A Pride flag flies over the Mass. State House in Boston. Photo: John Tlumacki/The Boston Globe via Getty Images
The Department of Health and Human Services finalized a rule on Friday to reverse protections for transgender people established under the Affordable Care Act.
Why it matters: The action could make it easier for doctors, hospitals and insurance companies to deny transgender people health coverage amid the global coronavirus pandemic.
- HHS did not respond to a request for comment on how the new rule could affect transgender and LGBTQ people seeking health care as COVID-19 persists.
Catch up quick: The rollback rescinds an Obama administration rule that protected against discrimination on the basis of "gender identity" as well as sex — which allowed transgender people to be protected when seeking health care.

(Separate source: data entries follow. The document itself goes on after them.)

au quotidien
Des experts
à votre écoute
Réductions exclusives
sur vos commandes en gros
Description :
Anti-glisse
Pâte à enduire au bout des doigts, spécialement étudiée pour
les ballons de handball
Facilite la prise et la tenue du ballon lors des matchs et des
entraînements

- The rollback also removes Obama-era language that protected those who terminated a pregnancy from sex discrimination.
- The Trump administration has tried to narrow the definition of gender as a "biological, immutable condition determined by genitalia at birth" since at least 2018, by considering changes to the federal civil rights law Title IX.
What's next: Lambda Legal and the Human Rights Campaign announced separate lawsuits against the rule on Friday.
What they're saying: “It will eliminate mass confusion that was unleashed by the Obama-era decision to redefine sex to cover a wide array of gender identities, when sex as a biological reality is so important to the practice of medicine," Civil Rights Chief Roger Severino said Friday, of the rollback.
- “LGBTQ people get sick. LGBTQ people need health care. LGBTQ people should not live in fear that they cannot get the care they need simply because of who they are," HRC President Alphonso David said in a statement on Friday. "It is clear that this administration does not believe that LGBTQ people, or other marginalized communities, deserve equality under the law."